Task brief: Lay out the lines of the data below as a numbered list, omitting blank lines. Begin at the line that contains "## The Challenge" and stop after the line that contains "The user should".

(Stored data)
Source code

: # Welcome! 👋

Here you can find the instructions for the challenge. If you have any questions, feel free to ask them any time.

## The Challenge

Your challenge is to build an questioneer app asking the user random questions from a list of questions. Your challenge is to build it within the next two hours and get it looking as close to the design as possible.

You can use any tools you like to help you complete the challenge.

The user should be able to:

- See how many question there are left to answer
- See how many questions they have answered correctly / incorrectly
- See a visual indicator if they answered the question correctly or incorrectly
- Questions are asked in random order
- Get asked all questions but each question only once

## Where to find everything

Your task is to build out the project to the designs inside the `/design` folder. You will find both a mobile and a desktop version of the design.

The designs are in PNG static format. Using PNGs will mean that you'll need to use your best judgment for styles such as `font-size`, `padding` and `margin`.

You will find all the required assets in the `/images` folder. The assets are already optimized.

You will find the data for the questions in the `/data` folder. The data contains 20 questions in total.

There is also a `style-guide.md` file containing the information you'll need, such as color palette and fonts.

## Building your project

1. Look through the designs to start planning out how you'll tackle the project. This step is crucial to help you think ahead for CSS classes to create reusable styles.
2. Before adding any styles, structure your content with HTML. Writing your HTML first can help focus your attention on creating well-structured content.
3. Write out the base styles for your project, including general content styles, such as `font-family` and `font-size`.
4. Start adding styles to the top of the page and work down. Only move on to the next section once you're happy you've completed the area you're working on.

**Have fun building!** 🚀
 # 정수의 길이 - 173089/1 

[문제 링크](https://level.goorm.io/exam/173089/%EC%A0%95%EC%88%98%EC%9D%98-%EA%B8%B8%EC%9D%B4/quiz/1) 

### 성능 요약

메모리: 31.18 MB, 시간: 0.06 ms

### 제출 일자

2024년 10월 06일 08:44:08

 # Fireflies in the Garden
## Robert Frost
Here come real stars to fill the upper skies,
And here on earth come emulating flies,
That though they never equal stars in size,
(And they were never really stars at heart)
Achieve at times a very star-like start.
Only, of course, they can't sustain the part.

Task output:
1. ## The Challenge
2. Your challenge is to build an questioneer app asking the user random questions from a list of questions. Your challenge is to build it within the next two hours and get it looking as close to the design as possible.
3. You can use any tools you like to help you complete the challenge.
4. The user should be able to:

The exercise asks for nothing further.